SUPPLIED RECORDS:
________________________

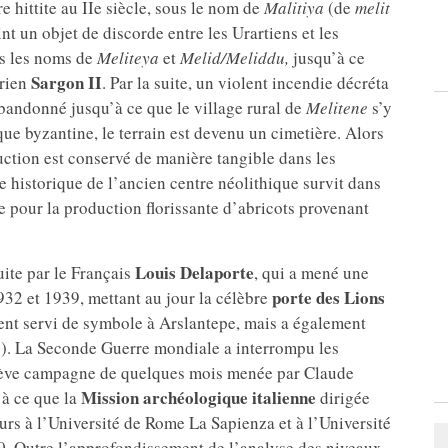
 hittite au IIe siècle, sous le nom de
Malitiya
(de
melit
int un objet de discorde entre les Urartiens et les
us les noms de
Meliteya
et
Melid/Meliddu,
jusqu’à ce
Sargon II
yrien
. Par la suite, un violent incendie décréta
a abandonné jusqu’à ce que le village rural de
Melitene
s’y
que byzantine, le terrain est devenu un cimetière. Alors
uction est conservé de manière tangible dans les
e historique de l’ancien centre néolithique survit dans
pour la production florissante d’abricots provenant
Louis Delaporte
uite par le Français
, qui a mené une
porte des Lions
1932 et 1939, mettant au jour la célèbre
ment servi de symbole à Arslantepe, mais a également
n
). La Seconde Guerre mondiale a interrompu les
brève campagne de quelques mois menée par Claude
Mission archéologique italienne
’à ce que la
dirigée
eurs à l’Université de Rome La Sapienza et à l’Université
60. Outre l’approfondissement de l’analyse des niveaux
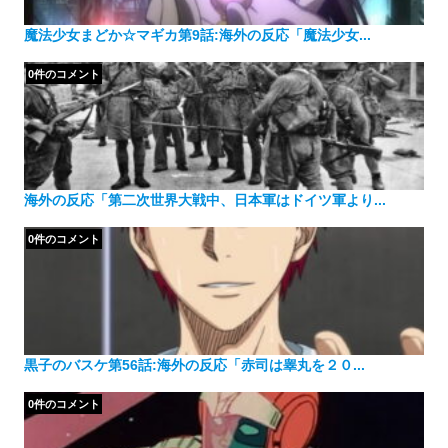
魔法少女まどか☆マギカ第9話:海外の反応「魔法少女...
0件のコメント
海外の反応「第二次世界大戦中、日本軍はドイツ軍より...
0件のコメント
黒子のバスケ第56話:海外の反応「赤司は睾丸を２０...
0件のコメント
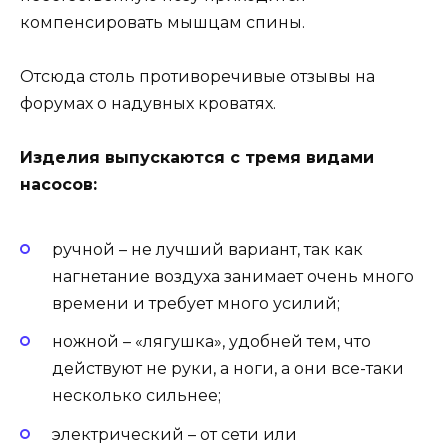
компенсировать мышцам спины.
Отсюда столь противоречивые отзывы на
форумах о надувных кроватях.
Изделия выпускаются с тремя видами
насосов:
ручной – не лучший вариант, так как
нагнетание воздуха занимает очень много
времени и требует много усилий;
ножной – «лягушка», удобней тем, что
действуют не руки, а ноги, а они все-таки
несколько сильнее;
электрический – от сети или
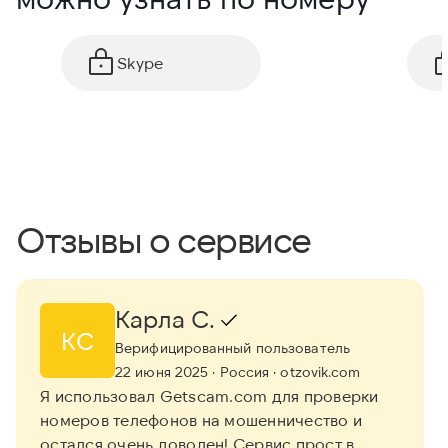
Skype
Отзывы о сервисе
Карла С.
КС
Верифицированный пользователь
22 июня 2025
· Россия
· otzovik.com
Я использовал Getscam.com для проверки
номеров телефонов на мошенничество и
остался очень доволен! Сервис прост в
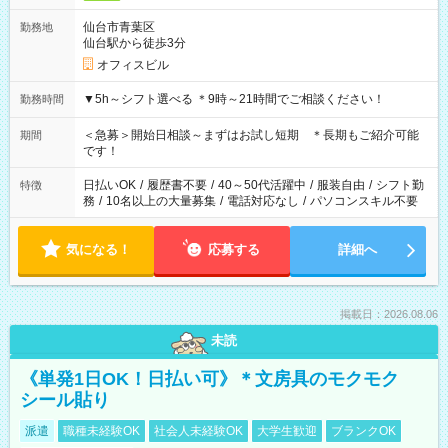
仙台市青葉区
勤務地
仙台駅から徒歩3分
オフィスビル
▼5h～シフト選べる ＊9時～21時間でご相談ください！
勤務時間
＜急募＞開始日相談～まずはお試し短期 ＊長期もご紹介可能
期間
です！
日払いOK
/
履歴書不要
/
40～50代活躍中
/
服装自由
/
シフト勤
特徴
務
/
10名以上の大量募集
/
電話対応なし
/
パソコンスキル不要
気になる！
応募する
詳細へ
掲載日：2026.08.06
未読
《単発1日OK！日払い可》＊文房具のモクモク
シール貼り
派遣
職種未経験OK
社会人未経験OK
大学生歓迎
ブランクOK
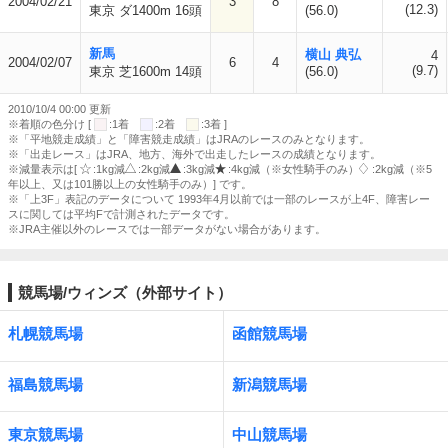
2004/02/21
3
8
(12.3)
東京 ダ1400m 16頭
(56.0)
新馬
横山 典弘
4
2004/02/07
6
4
(9.7)
東京 芝1600m 14頭
(56.0)
2010/10/4 00:00 更新
※着順の色分け [
:1着
:2着
:3着 ]
※「平地競走成績」と「障害競走成績」はJRAのレースのみとなります。
※「出走レース」はJRA、地方、海外で出走したレースの成績となります。
※減量表示は[
:1kg減
:2kg減
:3kg減
:4kg減（※女性騎手のみ）
:2kg減（※5
年以上、又は101勝以上の女性騎手のみ）] です。
※「上3F」表記のデータについて 1993年4月以前では一部のレースが上4F、障害レー
スに関しては平均Fで計測されたデータです。
※JRA主催以外のレースでは一部データがない場合があります。
競馬場/ウィンズ（外部サイト）
札幌競馬場
函館競馬場
福島競馬場
新潟競馬場
東京競馬場
中山競馬場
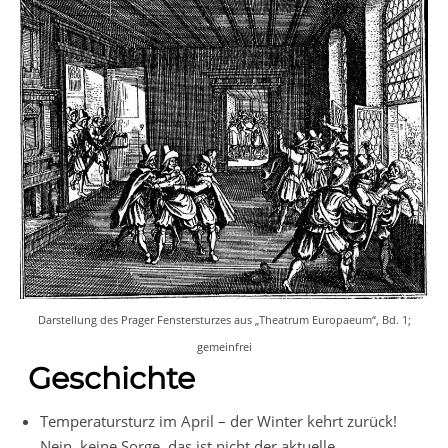
Darstellung des Prager Fenstersturzes aus „Theatrum Europaeum“, Bd. 1;
gemeinfrei
Geschichte
Temperatursturz im April – der Winter kehrt zurück!
Nein, keine Sorge, das ist nicht der aktuelle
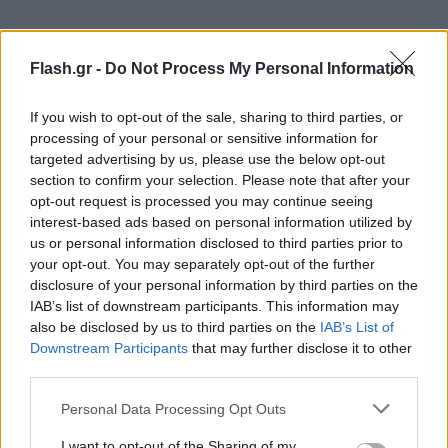
Flash.gr -
Do Not Process My Personal Information
If you wish to opt-out of the sale, sharing to third parties, or
processing of your personal or sensitive information for
targeted advertising by us, please use the below opt-out
section to confirm your selection. Please note that after your
Ωστόσο αναμένεται να ξανασηκώσουν
opt-out request is processed you may continue seeing
interest-based ads based on personal information utilized by
«χειρόφρενο» την επόμενη εβδομάδα και κυρίως
us or personal information disclosed to third parties prior to
ανήμερα της ψήφισης του επίμαχου νομοσχεδίου
your opt-out. You may separately opt-out of the further
που θα ψηφιστεί στη Βουλή.
disclosure of your personal information by third parties on the
IAB’s list of downstream participants. This information may
also be disclosed by us to third parties on the
IAB’s List of
Άγρια κόντρα Λυμπερόπουλου - Κυρανάκη
Downstream Participants
that may further disclose it to other
third parties.
Την Τετάρτη 18 Μαρτίου, ο πρόεδρος του ΣΑΤΑ
Please note that this website/app uses one or more Google
Personal Data Processing Opt Outs
Θύμιος Λυμπερόπουλος συνέχισε να καταγγέλλει
services and may gather and store information including but
την ηγεσία του υπουργείου Υποδομών και
not limited to your visit or usage behaviour. You may click to
I want to opt-out of the Sharing of my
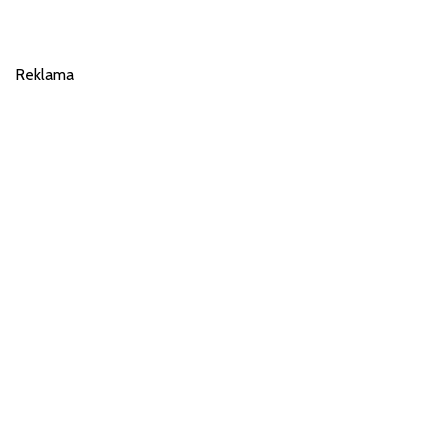
Reklama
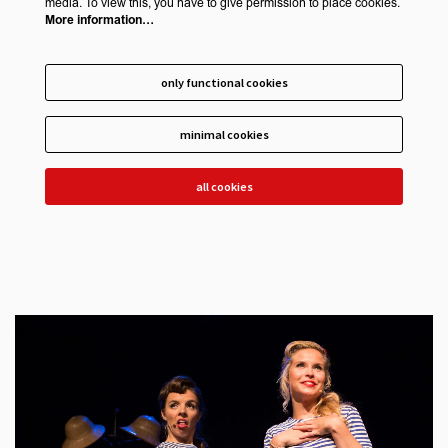
media. To view this, you have to give permission to place cookies.
More information…
only functional cookies
minimal cookies
all cookies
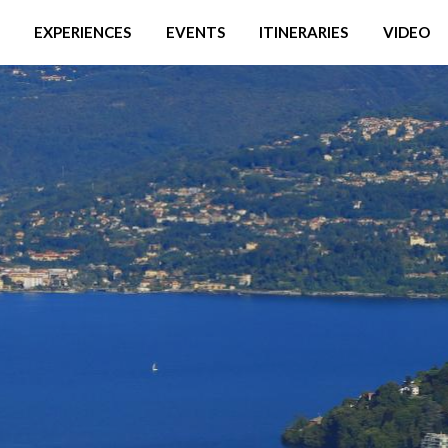
EXPERIENCES
EVENTS
ITINERARIES
VIDEO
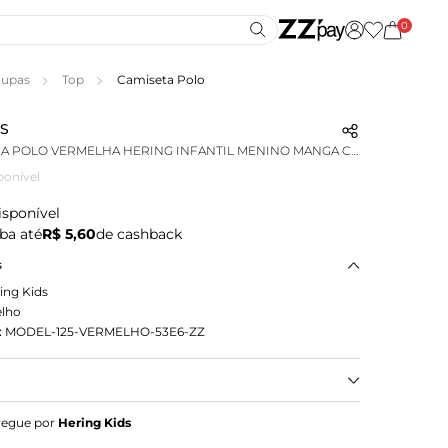
0
upas
Top
Camiseta Polo
DS
CAMISA BÁSICA POLO VERMELHA HERING INFANTIL MENINO MANGA CURTA EM PIQUET
ponível
isponível
ba até
R$ 5,60
de cashback
s
ing Kids
lho
:
MODEL-125-VERMELHO-53E6-ZZ
 Hering Kids, elaborada em malha piquet de
regue por
Hering Kids
charme do Piquet traz um toque macio e suave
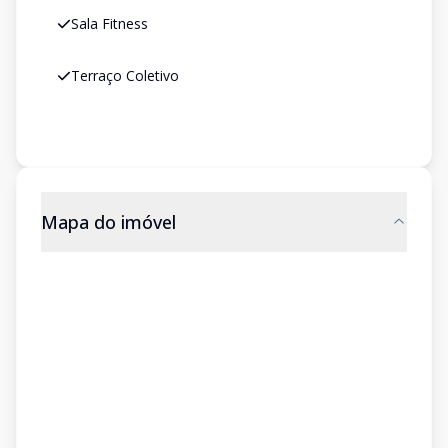
Sala Fitness
Terraço Coletivo
Mapa do imóvel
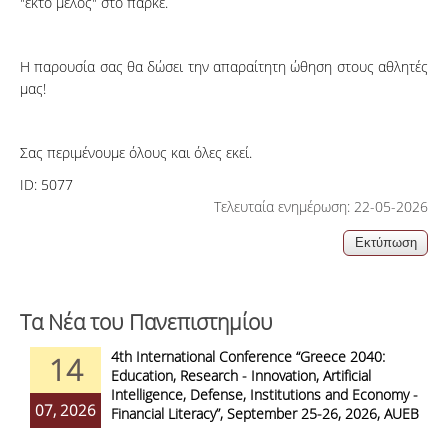
"έκτο μέλος" στο παρκέ.
Η παρουσία σας θα δώσει την απαραίτητη ώθηση στους αθλητές
μας!
Σας περιμένουμε όλους και όλες εκεί.
ID:
5077
Τελευταία ενημέρωση: 22-05-2026
Τα Νέα του Πανεπιστημίου
4th International Conference “Greece 2040:
14
Education, Research - Innovation, Artificial
Intelligence, Defense, Institutions and Economy -
07, 2026
Financial Literacy”, September 25-26, 2026, AUEB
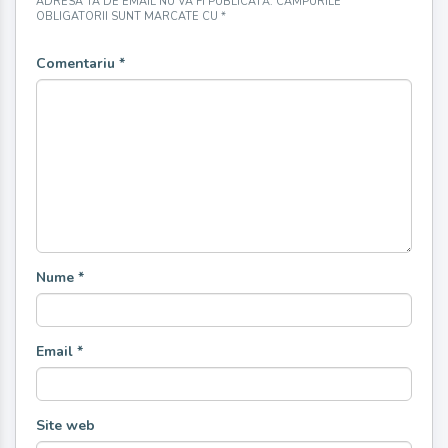
ADRESA TA DE EMAIL NU VA FI PUBLICATĂ.
CÂMPURILE
OBLIGATORII SUNT MARCATE CU
*
Comentariu
*
Nume
*
Email
*
Site web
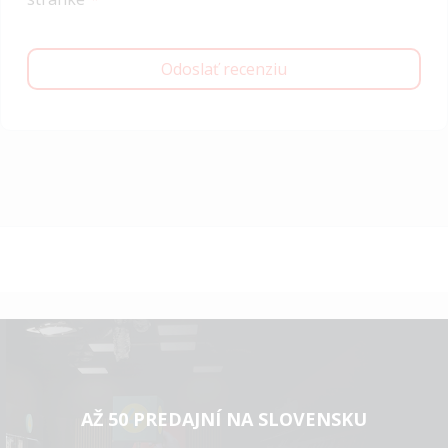
Odoslať recenziu
AŽ 50 PREDAJNÍ NA SLOVENSKU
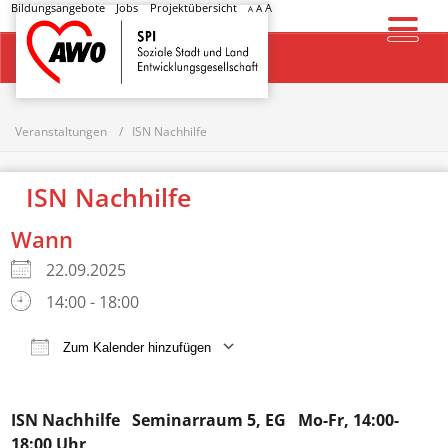
Bildungsangebote
Jobs
Projektübersicht
A
A
A
Startseite
Veranstaltungen
ISN Nachhilfe
ISN Nachhilfe
Wann
22.09.2025
14:00 - 18:00
Zum Kalender hinzufügen
ICS herunterladen
Google Kalender
ISN Nachhilfe
Seminarraum 5, EG Mo-Fr, 14:00-
18:00 Uhr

________________________

PROBLEM DESCRIPTION: What's needed is an exact copy of every entry, minus the pictures.

ANSWER TO THIS PROBLEM:
 hittite au IIe siècle, sous le nom de
Malitiya
(de
melit
int un objet de discorde entre les Urartiens et les
us les noms de
Meliteya
et
Melid/Meliddu,
jusqu’à ce
Sargon II
yrien
. Par la suite, un violent incendie décréta
a abandonné jusqu’à ce que le village rural de
Melitene
s’y
que byzantine, le terrain est devenu un cimetière. Alors
uction est conservé de manière tangible dans les
e historique de l’ancien centre néolithique survit dans
pour la production florissante d’abricots provenant
Louis Delaporte
uite par le Français
, qui a mené une
porte des Lions
1932 et 1939, mettant au jour la célèbre
ment servi de symbole à Arslantepe, mais a également
n
). La Seconde Guerre mondiale a interrompu les
brève campagne de quelques mois menée par Claude
Mission archéologique italienne
’à ce que la
dirigée
eurs à l’Université de Rome La Sapienza et à l’Université
60. Outre l’approfondissement de l’analyse des niveaux
魔法少女まどか☆マギカ第9話:海外の反応「魔法少女...
0件のコメント
海外の反応「第二次世界大戦中、日本軍はドイツ軍より...
0件のコメント
黒子のバスケ第56話:海外の反応「赤司は睾丸を２０...
0件のコメント
компенсировать мышцам спины.
Отсюда столь противоречивые отзывы на
форумах о надувных кроватях.
Изделия выпускаются с тремя видами
насосов:
ручной – не лучший вариант, так как
нагнетание воздуха занимает очень много
времени и требует много усилий;
ножной – «лягушка», удобней тем, что
действуют не руки, а ноги, а они все-таки
несколько сильнее;
электрический – от сети или
Skype
Отзывы о сервисе
Карла С.
КС
Верифицированный пользователь
22 июня 2025
· Россия
· otzovik.com
Я использовал Getscam.com для проверки
номеров телефонов на мошенничество и
остался очень доволен! Сервис прост в
仙台市青葉区
勤務地
仙台駅から徒歩3分
オフィスビル
▼5h～シフト選べる ＊9時～21時間でご相談ください！
勤務時間
＜急募＞開始日相談～まずはお試し短期 ＊長期もご紹介可能
期間
です！
日払いOK
/
履歴書不要
/
40～50代活躍中
/
服装自由
/
シフト勤
特徴
務
/
10名以上の大量募集
/
電話対応なし
/
パソコンスキル不要
気になる！
応募する
詳細へ
掲載日：2026.08.06
未読
《単発1日OK！日払い可》＊文房具のモクモク
シール貼り
派遣
職種未経験OK
社会人未経験OK
大学生歓迎
ブランクOK
2004/02/21
3
8
(12.3)
東京 ダ1400m 16頭
(56.0)
新馬
横山 典弘
4
2004/02/07
6
4
(9.7)
東京 芝1600m 14頭
(56.0)
2010/10/4 00:00 更新
※着順の色分け [
:1着
:2着
:3着 ]
※「平地競走成績」と「障害競走成績」はJRAのレースのみとなります。
※「出走レース」はJRA、地方、海外で出走したレースの成績となります。
※減量表示は[
:1kg減
:2kg減
:3kg減
:4kg減（※女性騎手のみ）
:2kg減（※5
年以上、又は101勝以上の女性騎手のみ）] です。
※「上3F」表記のデータについて 1993年4月以前では一部のレースが上4F、障害レー
スに関しては平均Fで計測されたデータです。
※JRA主催以外のレースでは一部データがない場合があります。
競馬場/ウィンズ（外部サイト）
札幌競馬場
函館競馬場
福島競馬場
新潟競馬場
東京競馬場
中山競馬場
Darstellung des Prager Fenstersturzes aus „Theatrum Europaeum“, Bd. 1;
gemeinfrei
Geschichte
Temperatursturz im April – der Winter kehrt zurück!
Nein, keine Sorge, das ist nicht der aktuelle
Flash.gr -
Do Not Process My Personal Information
If you wish to opt-out of the sale, sharing to third parties, or
processing of your personal or sensitive information for
targeted advertising by us, please use the below opt-out
section to confirm your selection. Please note that after your
Ωστόσο αναμένεται να ξανασηκώσουν
opt-out request is processed you may continue seeing
interest-based ads based on personal information utilized by
«χειρόφρενο» την επόμενη εβδομάδα και κυρίως
us or personal information disclosed to third parties prior to
ανήμερα της ψήφισης του επίμαχου νομοσχεδίου
your opt-out. You may separately opt-out of the further
που θα ψηφιστεί στη Βουλή.
disclosure of your personal information by third parties on the
IAB’s list of downstream participants. This information may
also be disclosed by us to third parties on the
IAB’s List of
Άγρια κόντρα Λυμπερόπουλου - Κυρανάκη
Downstream Participants
that may further disclose it to other
third parties.
Την Τετάρτη 18 Μαρτίου, ο πρόεδρος του ΣΑΤΑ
Please note that this website/app uses one or more Google
Personal Data Processing Opt Outs
Θύμιος Λυμπερόπουλος συνέχισε να καταγγέλλει
services and may gather and store information including but
την ηγεσία του υπουργείου Υποδομών και
not limited to your visit or usage behaviour. You may click to
I want to opt-out of the Sharing of my
Reklama
media. To view this, you have to give permission to place cookies.
More information…
only functional cookies
minimal cookies
all cookies
EXPERIENCES
EVENTS
ITINERARIES
VIDEO
0
upas
Top
Camiseta Polo
DS
CAMISA BÁSICA POLO VERMELHA HERING INFANTIL MENINO MANGA CURTA EM PIQUET
ponível
isponível
ba até
R$ 5,60
de cashback
s
ing Kids
lho
:
MODEL-125-VERMELHO-53E6-ZZ
 Hering Kids, elaborada em malha piquet de
regue por
Hering Kids
charme do Piquet traz um toque macio e suave
Sala Fitness
Terraço Coletivo
Mapa do imóvel
"έκτο μέλος" στο παρκέ.
Η παρουσία σας θα δώσει την απαραίτητη ώθηση στους αθλητές
μας!
Σας περιμένουμε όλους και όλες εκεί.
ID:
5077
Τελευταία ενημέρωση: 22-05-2026
Τα Νέα του Πανεπιστημίου
4th International Conference “Greece 2040:
14
Education, Research - Innovation, Artificial
Intelligence, Defense, Institutions and Economy -
07, 2026
Financial Literacy”, September 25-26, 2026, AUEB
ADRESA TA DE EMAIL NU VA FI PUBLICATĂ.
CÂMPURILE
OBLIGATORII SUNT MARCATE CU
*
Comentariu
*
Nume
*
Email
*
Site web
Odoslať recenziu
AŽ 50 PREDAJNÍ NA SLOVENSKU
Bildungsangebote
Jobs
Projektübersicht
A
A
A
Startseite
Veranstaltungen
ISN Nachhilfe
ISN Nachhilfe
Wann
22.09.2025
14:00 - 18:00
Zum Kalender hinzufügen
ICS herunterladen
Google Kalender
ISN Nachhilfe
Seminarraum 5, EG Mo-Fr, 14:00-
18:00 Uhr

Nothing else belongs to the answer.